Advancements on Ultrasonic Degradation of Per- and Polyfluoroalkyl Substances (PFAS): Toward Hybrid Approaches

Abstract

Per- and polyfluoroalkyl substance (PFAS) contamination has emerged as a significant environmental concern, necessitating the development of effective degradation technologies. Among these technologies, ultrasonication has gained increasing attention. However, there is still limited knowledge of its scale-up or on-site applications due to the complexity of real-world conditions and its high energy consumption. Herein, we provide an overview of recent advancements in the ultrasonic degradation of PFAS toward hybrid technologies. This review contains information regarding the physical and chemical properties of PFAS, followed by an exploration of degradation challenges, the mechanisms of ultrasonication, and recent experimental findings in this field. The key factor affecting ultrasonication is cavitation intensity, which depends on ultrasonic frequency, power density, and PFAS structure. Its main advantages include the generation of reactive species without chemicals and the compatibility with other degradation technologies, while its main disadvantages are high energy consumption and limited applications to liquid-based media.

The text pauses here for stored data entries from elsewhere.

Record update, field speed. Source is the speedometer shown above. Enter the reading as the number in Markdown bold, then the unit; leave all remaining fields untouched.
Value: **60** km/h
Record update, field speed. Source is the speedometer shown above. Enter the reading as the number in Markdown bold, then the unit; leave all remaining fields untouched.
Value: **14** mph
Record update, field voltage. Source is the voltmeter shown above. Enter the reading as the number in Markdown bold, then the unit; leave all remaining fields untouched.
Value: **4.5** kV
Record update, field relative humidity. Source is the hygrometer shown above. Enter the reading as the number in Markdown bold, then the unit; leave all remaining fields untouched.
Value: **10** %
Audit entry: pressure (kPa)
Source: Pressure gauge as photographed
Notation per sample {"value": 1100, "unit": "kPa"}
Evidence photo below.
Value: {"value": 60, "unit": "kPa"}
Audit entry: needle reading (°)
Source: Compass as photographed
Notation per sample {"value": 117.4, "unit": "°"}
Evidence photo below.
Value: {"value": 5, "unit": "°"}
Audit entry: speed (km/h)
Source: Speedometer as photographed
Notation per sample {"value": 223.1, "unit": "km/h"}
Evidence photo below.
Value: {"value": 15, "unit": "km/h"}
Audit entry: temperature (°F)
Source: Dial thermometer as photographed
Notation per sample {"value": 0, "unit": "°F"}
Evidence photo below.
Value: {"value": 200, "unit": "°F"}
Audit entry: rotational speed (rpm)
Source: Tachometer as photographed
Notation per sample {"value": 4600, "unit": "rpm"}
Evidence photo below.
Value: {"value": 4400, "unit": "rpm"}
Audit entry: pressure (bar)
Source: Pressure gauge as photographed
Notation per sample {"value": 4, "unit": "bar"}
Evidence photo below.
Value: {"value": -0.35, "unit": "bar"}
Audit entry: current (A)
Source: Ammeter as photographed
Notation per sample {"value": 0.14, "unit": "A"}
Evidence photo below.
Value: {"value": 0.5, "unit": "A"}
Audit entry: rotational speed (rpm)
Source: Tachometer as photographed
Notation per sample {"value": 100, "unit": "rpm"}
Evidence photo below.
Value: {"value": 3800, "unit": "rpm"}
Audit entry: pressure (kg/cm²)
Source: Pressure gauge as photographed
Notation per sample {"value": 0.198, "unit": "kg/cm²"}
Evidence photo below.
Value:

We also highlight the integration of ultrasonication with other advanced oxidation processes (AOPs) to create hybrid systems for enhanced degradation of PFAS in order to significantly improve PFAS degradation efficiency, with enhancement factors ranging between 2 and 12. Finally, we discuss prospects for scaling up the ultrasonic degradation of PFAS and address the associated limitations. This review aims to deepen the understanding of ultrasonication technology in addressing PFAS contamination and to guide future research and development efforts.